- _What to work on_:
No line before the one containing "Rendered at 1241 by 1754 pixels." is to be output; retype exactly that line and all lines that follow it to the end of the records.

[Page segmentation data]
┌──

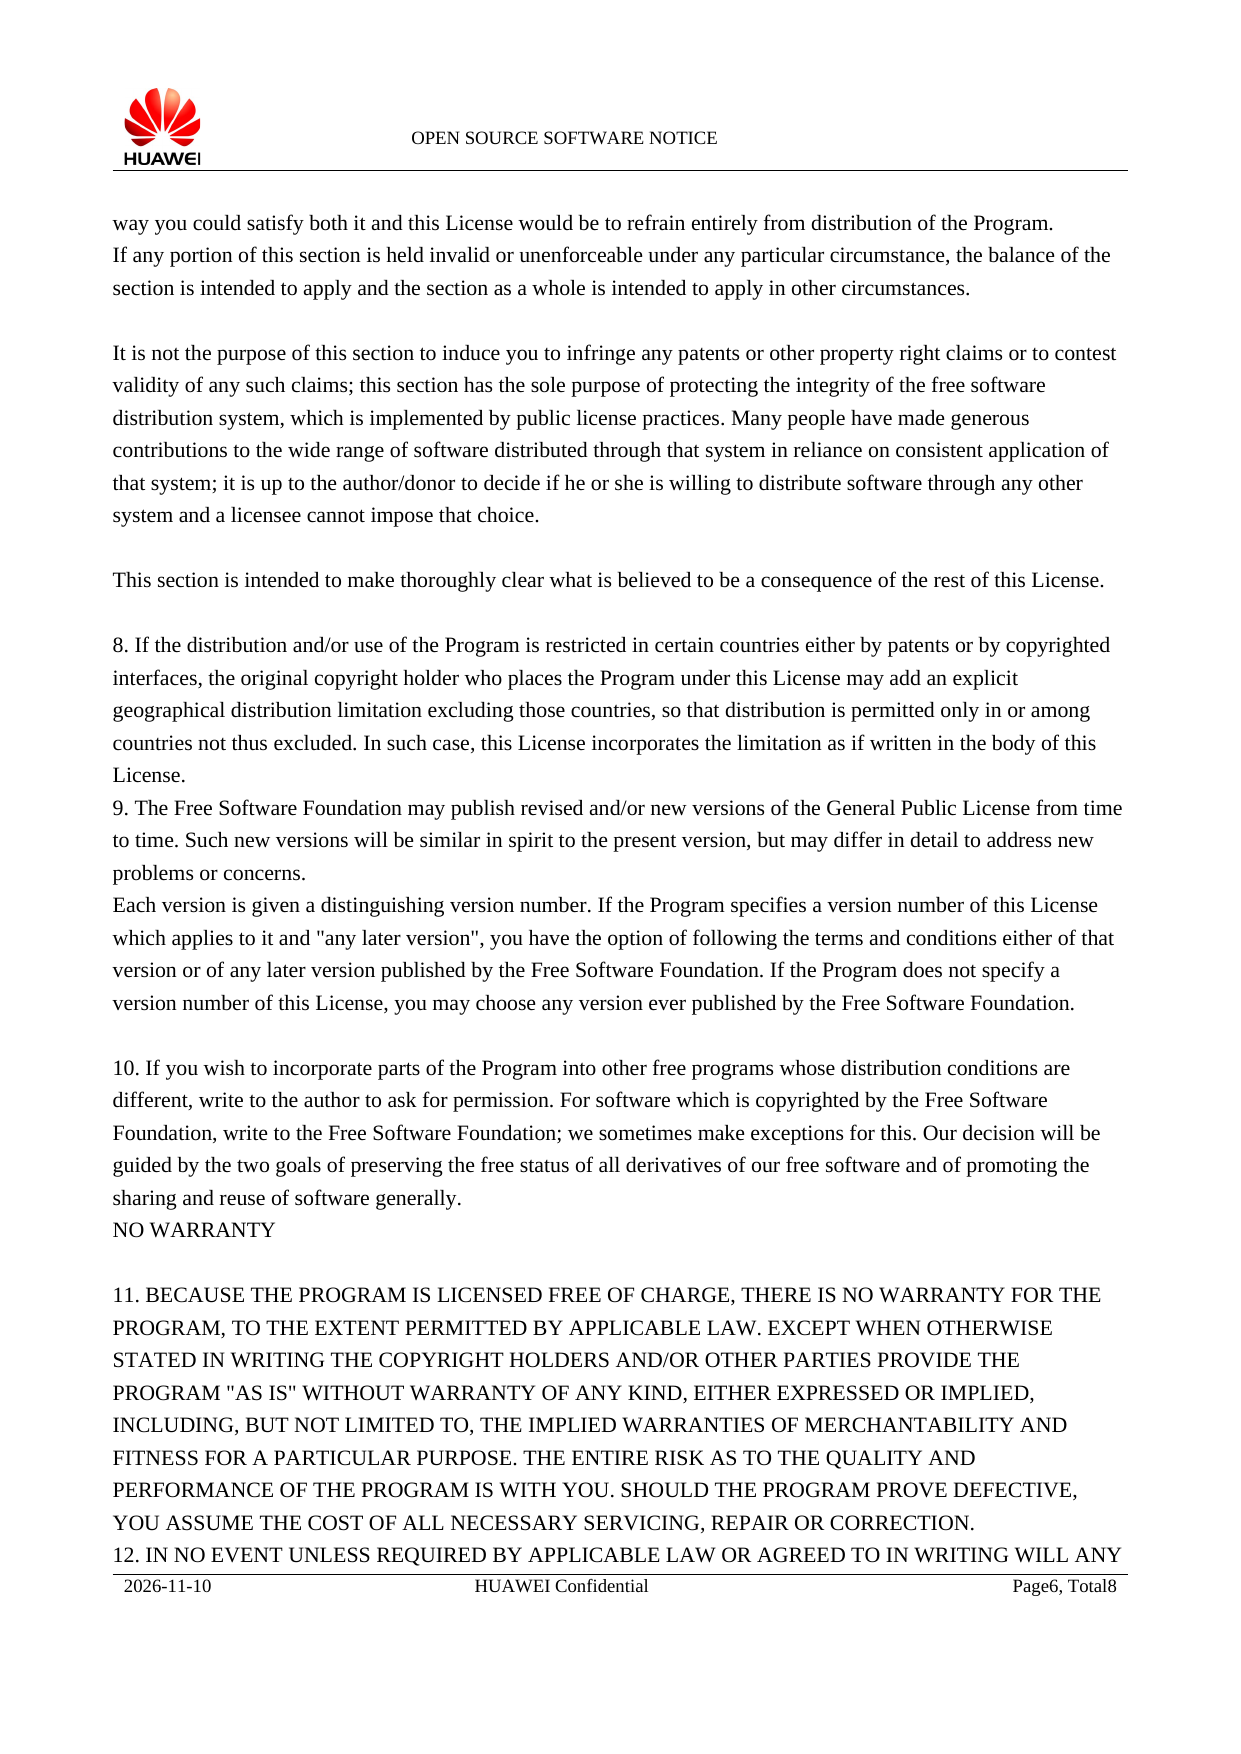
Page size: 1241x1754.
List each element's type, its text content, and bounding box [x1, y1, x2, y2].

picture [124, 88, 201, 165]
text GNU GENERAL PUBLIC LICENSE Version 2, June 1991 Copyright (C) 1989, 1991 Free Software Foundation, Inc. 51 Franklin Street, Fifth Floor, Boston, MA 02110-1301, USA Everyone is permitted to copy and distribute verbatim copies of this license document, but changing it is not allowed. Preamble The licenses for most software are designed to take away your freedom to share and change it. By contrast, the GNU General Public License is intended to guarantee your freedom to share and change free software--to make sure the software is free for all its users. This General Public License applies to most of the Free Software Foundation's software and to any other program whose authors commit to using it. (Some other Free Software Foundation software is covered by the GNU Lesser General Public License instead.) You can apply it to your programs, too. When we speak of free software, we are referring to freedom, not price. Our General Public Licenses are designed to make sure that you have the freedom to distribute copies of free software (and charge for this service if you wish), that you receive source code or can get it if you want it, that you can change the software or use pieces of it in new free programs; and that you know you can do these things. To protect your rights, we need to make restrictions that forbid anyone to deny you these rights or to ask you to surrender the rights. These restrictions translate to certain responsibilities for you if you distribute copies of the software, or if you modify it. For example, if you distribute copies of such a program, whether gratis or for a fee, you must give the recipients all the rights that you have. You must make sure that they, too, receive or can get the source code. And you must show them these terms so they know their rights. We protect your rights with two steps: (1) copyright the software, and (2) offer you this license which gives you legal permission to copy, distribute and/or modify the software. Also, for each author's protection and ours, we want to make certain that everyone understands that there is no warranty for this free software. If the software is modified by someone else and passed on, we want its recipients to know that what they have is not the original, so that any problems introduced by others will not reflect on the original authors' reputations. Finally, any free program is threatened constantly by software patents. We wish to avoid the danger that redistributors of a free program will individually obtain patent licenses, in effect making the program proprietary. To prevent this, we have made it clear that any patent must be licensed for everyone's free use or not licensed at all. The precise terms and conditions for copying, distribution and modification follow. TERMS AND CONDITIONS FOR COPYING, DISTRIBUTION AND MODIFICATION 0. This License applies to any program or other work which contains a notice placed by the copyright holder saying it may be distributed under the terms of this General Public License. The "Program", below, refers to any such program or work, and a "work based on the Program" means either the Program or any derivative work under copyright law: that is to say, a work containing the Program or a portion of it, either verbatim or with modifications and/or translated into another language. (Hereinafter, translation is included without limitation in the term "modification".) Each licensee is addressed as "you". Activities other than copying, distribution and modification are not covered by this License; they are outside its scope. The act of running the Program is not restricted, and the output from the Program is covered only if its contents constitute a work based on the Program (independent of having been made by running the Program). Whether that is true depends on what the Program does. 1. You may copy and distribute verbatim copies of the Program's source code as you receive it, in any medium, provided that you conspicuously and appropriately publish on each copy an appropriate copyright notice and disclaimer of warranty; keep intact all the notices that refer to this License and to the absence of any warranty; and give any other recipients of the Program a copy of this License along with the Program. You may charge a fee for the physical act of transferring a copy, and you may at your option offer warranty protection in exchange for a fee. 2. You may modify your copy or copies of the Program or any portion of it, thus forming a work based on the Program, and copy and distribute such modifications or work under the terms of Section 1 above, provided that you also meet all of these conditions: a) You must cause the modified files to carry prominent notices stating that you changed the files and the date of any change. b) You must cause any work that you distribute or publish, that in whole or in part contains or is derived from the Program or any part thereof, to be licensed as a whole at no charge to all third parties under the terms of this License. c) If the modified program normally reads commands interactively when run, you must cause it, when started running for such interactive use in the most ordinary way, to print or display an announcement including an appropriate copyright notice and a notice that there is no warranty (or else, saying that you provide a warranty) and that users may redistribute the program under these conditions, and telling the user how to view a copy of this License. (Exception: if the Program itself is interactive but does not normally print such an announcement, your work based on the Program is not required to print an announcement.) These requirements apply to the modified work as a whole. If identifiable sections of that work are not derived from the Program, and can be reasonably considered independent and separate works in themselves, then this License, and its terms, do not apply to those sections when you distribute them as separate works. But when you distribute the same sections as part of a whole which is a work based on the Program, the distribution of the whole must be on the terms of this License, whose permissions for other licensees extend to the entire whole, and thus to each and every part regardless of who wrote it. Thus, it is not the intent of this section to claim rights or contest your rights to work written entirely by you; rather, the intent is to exercise the right to control the distribution of derivative or collective works based on the Program. In addition, mere aggregation of another work not based on the Program with the Program (or with a work based on the Program) on a volume of a storage or distribution medium does not bring the other work under the scope of this License. 3. You may copy and distribute the Program (or a work based on it, under Section 2) in object code or executable form under the terms of Sections 1 and 2 above provided that you also do one of the following: a) Accompany it with the complete corresponding machine-readable source code, which must be distributed under the terms of Sections 1 and 2 above on a medium customarily used for software interchange; or, b) Accompany it with a written offer, valid for at least three years, to give any third party, for a charge no more than your cost of physically performing source distribution, a complete machine-readable copy of the corresponding source code, to be distributed under the terms of Sections 1 and 2 above on a medium customarily used for software interchange; or, c) Accompany it with the information you received as to the offer to distribute corresponding source code. (This alternative is allowed only for noncommercial distribution and only if you received the program in object code or executable form with such an offer, in accord with Subsection b above.) The source code for a work means the preferred form of the work for making modifications to it. For an executable work, complete source code means all the source code for all modules it contains, plus any associated interface definition files, plus the scripts used to control compilation and installation of the executable. However, as a special exception, the source code distributed need not include anything that is normally distributed (in either source or binary form) with the major components (compiler, kernel, and so on) of the operating system on which the executable runs, unless that component itself accompanies the executable. If distribution of executable or object code is made by offering access to copy from a designated place, then offering equivalent access to copy the source code from the same place counts as distribution of the source code, even though third parties are not compelled to copy the source along with the object code. 4. You may not copy, modify, sublicense, or distribute the Program except as expressly provided under this License. Any attempt otherwise to copy, modify, sublicense or distribute the Program is void, and will automatically terminate your rights under this License. However, parties who have received copies, or rights, from you under this License will not have their licenses terminated so long as such parties remain in full compliance. 5. You are not required to accept this License, since you have not signed it. However, nothing else grants you permission to modify or distribute the Program or its derivative works. These actions are prohibited by law if you do not accept this License. Therefore, by modifying or distributing the Program (or any work based on the Program), you indicate your acceptance of this License to do so, and all its terms and conditions for copying, distributing or modifying the Program or works based on it. 6. Each time you redistribute the Program (or any work based on the Program), the recipient automatically receives a license from the original licensor to copy, distribute or modify the Program subject to these terms and conditions. You may not impose any further restrictions on the recipients' exercise of the rights granted herein. You are not responsible for enforcing compliance by third parties to this License. 7. If, as a consequence of a court judgment or allegation of patent infringement or for any other reason (not limited to patent issues), conditions are imposed on you (whether by court order, agreement or otherwise) that contradict the conditions of this License, they do not excuse you from the conditions of this License. If you cannot distribute so as to satisfy simultaneously your obligations under this License and any other pertinent obligations, then as a consequence you may not distribute the Program at all. For example, if a patent license would not permit royalty-free redistribution of the Program by all those who receive copies directly or indirectly through you, then the only way you could satisfy both it and this License would be to refrain entirely from distribution of the Program. If any portion of this section is held invalid or unenforceable under any particular circumstance, the balance of the section is intended to apply and the section as a whole is intended to apply in other circumstances. It is not the purpose of this section to induce you to infringe any patents or other property right claims or to contest validity of any such claims; this section has the sole purpose of protecting the integrity of the free software distribution system, which is implemented by public license practices. Many people have made generous contributions to the wide range of software distributed through that system in reliance on consistent application of that system; it is up to the author/donor to decide if he or she is willing to distribute software through any other system and a licensee cannot impose that choice. This section is intended to make thoroughly clear what is believed to be a consequence of the rest of this License. 8. If the distribution and/or use of the Program is restricted in certain countries either by patents or by copyrighted interfaces, the original copyright holder who places the Program under this License may add an explicit geographical distribution limitation excluding those countries, so that distribution is permitted only in or among countries not thus excluded. In such case, this License incorporates the limitation as if written in the body of this License. 9. The Free Software Foundation may publish revised and/or new versions of the General Public License from time to time. Such new versions will be similar in spirit to the present version, but may differ in detail to address new problems or concerns. Each version is given a distinguishing version number. If the Program specifies a version number of this License which applies to it and "any later version", you have the option of following the terms and conditions either of that version or of any later version published by the Free Software Foundation. If the Program does not specify a version number of this License, you may choose any version ever published by the Free Software Foundation. 10. If you wish to incorporate parts of the Program into other free programs whose distribution conditions are different, write to the author to ask for permission. For software which is copyrighted by the Free Software Foundation, write to the Free Software Foundation; we sometimes make exceptions for this. Our decision will be guided by the two goals of preserving the free status of all derivatives of our free software and of promoting the sharing and reuse of software generally. NO WARRANTY 11. BECAUSE THE PROGRAM IS LICENSED FREE OF CHARGE, THERE IS NO WARRANTY FOR THE PROGRAM, TO THE EXTENT PERMITTED BY APPLICABLE LAW. EXCEPT WHEN OTHERWISE STATED IN WRITING THE COPYRIGHT HOLDERS AND/OR OTHER PARTIES PROVIDE THE PROGRAM "AS IS" WITHOUT WARRANTY OF ANY KIND, EITHER EXPRESSED OR IMPLIED, INCLUDING, BUT NOT LIMITED TO, THE IMPLIED WARRANTIES OF MERCHANTABILITY AND FITNESS FOR A PARTICULAR PURPOSE. THE ENTIRE RISK AS TO THE QUALITY AND PERFORMANCE OF THE PROGRAM IS WITH YOU. SHOULD THE PROGRAM PROVE DEFECTIVE, YOU ASSUME THE COST OF ALL NECESSARY SERVICING, REPAIR OR CORRECTION. 12. IN NO EVENT UNLESS REQUIRED BY APPLICABLE LAW OR AGREED TO IN WRITING WILL ANY COPYRIGHT HOLDER, OR ANY OTHER PARTY WHO MAY MODIFY AND/OR REDISTRIBUTE THE PROGRAM AS PERMITTED ABOVE, BE LIABLE TO YOU FOR DAMAGES, INCLUDING ANY GENERAL, SPECIAL, INCIDENTAL OR CONSEQUENTIAL DAMAGES ARISING OUT OF THE USE OR INABILITY TO USE THE PROGRAM (INCLUDING BUT NOT LIMITED TO LOSS OF DATA OR DATA BEING RENDERED INACCURATE OR LOSSES SUSTAINED BY YOU OR THIRD PARTIES OR A FAILURE OF THE PROGRAM TO OPERATE WITH ANY OTHER PROGRAMS), EVEN IF SUCH HOLDER OR OTHER PARTY HAS BEEN ADVISED OF THE POSSIBILITY OF SUCH DAMAGES. END OF TERMS AND CONDITIONS How to Apply These Terms to Your New Programs If you develop a new program, and you want it to be of the greatest possible use to the public, the best way to achieve this is to make it free software which everyone can redistribute and change under these terms. To do so, attach the following notices to the program. It is safest to attach them to the start of each source file to most effectively convey the exclusion of warranty; and each file should have at least the "copyright" line and a pointer to where the full notice is found. <one line to give the program's name and an idea of what it does.> Copyright (C) <yyyy> <name of author> This program is free software; you can redistribute it and/or modify it under the terms of the GNU General Public License as published by the Free Software Foundation; either version 2 of the License, or (at your option) any later version. This program is distributed in the hope that it will be useful, but WITHOUT ANY WARRANTY; without even the implied warranty of MERCHANTABILITY or FITNESS FOR A PARTICULAR PURPOSE. See the GNU General Public License for more details. You should have received a copy of the GNU General Public License along with this program; if not, write to the Free Software Foundation, Inc., 51 Franklin Street, Fifth Floor, Boston, MA 02110-1301, USA. Also add information on how to contact you by electronic and paper mail. If the program is interactive, make it output a short notice like this when it starts in an interactive mode: Gnomovision version 69, Copyright (C) year name of author Gnomovision comes with ABSOLUTELY NO WARRANTY; for details type `show w'. This is free software, and you are welcome to redistribute it under certain conditions; type `show c' for details. The hypothetical commands `show w' and `show c' should show the appropriate parts of the General Public License. Of course, the commands you use may be called something other than `show w' and `show c'; they could even be mouse-clicks or menu items--whatever suits your program. You should also get your employer (if you work as a programmer) or your school, if any, to sign a "copyright disclaimer" for the program, if necessary. Here is a sample; alter the names: Yoyodyne, Inc., hereby disclaims all copyright interest in the program `Gnomovision' (which makes passes at compilers) written by James Hacker. <signature of Ty Coon>, 1 April 1989 Ty Coon, President of Vice This General Public License does not permit incorporating your program into proprietary programs. If your program is a subroutine library, you may consider it more useful to permit linking proprietary applications with the library. If this is what you want to do, use the GNU Lesser General Public License instead of this License. [112, 206, 1128, 1571]
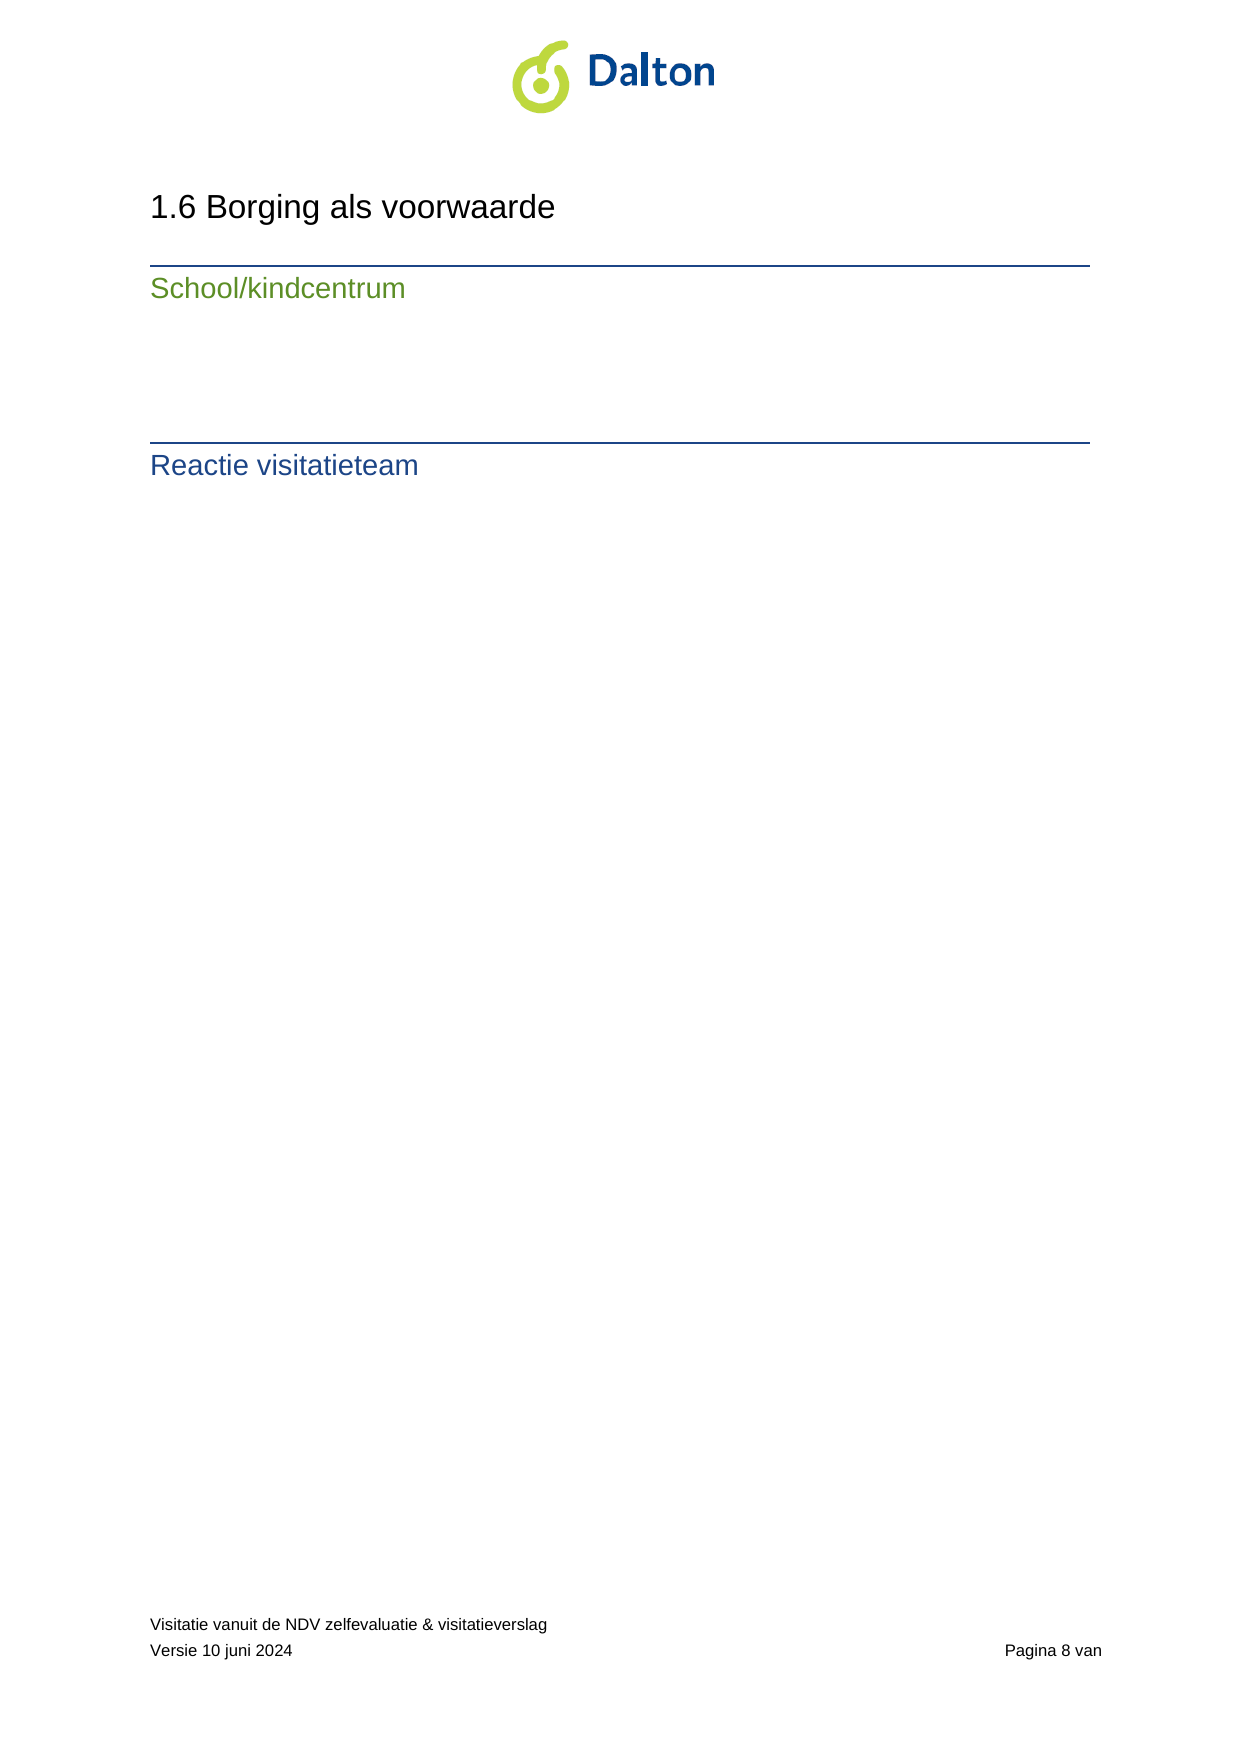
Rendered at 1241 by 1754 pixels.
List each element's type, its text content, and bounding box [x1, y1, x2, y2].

subtitle School/kindcentrum [150, 267, 1090, 305]
picture [503, 26, 726, 120]
subtitle Reactie visitatieteam [150, 444, 1090, 482]
subtitle 1.6 Borging als voorwaarde [150, 187, 1090, 226]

└──

- _Output of the exercise_:
Rendered at 1241 by 1754 pixels.
List each element's type, its text content, and bounding box [x1, y1, x2, y2].

subtitle School/kindcentrum [150, 267, 1090, 305]
picture [503, 26, 726, 120]
subtitle Reactie visitatieteam [150, 444, 1090, 482]
subtitle 1.6 Borging als voorwaarde [150, 187, 1090, 226]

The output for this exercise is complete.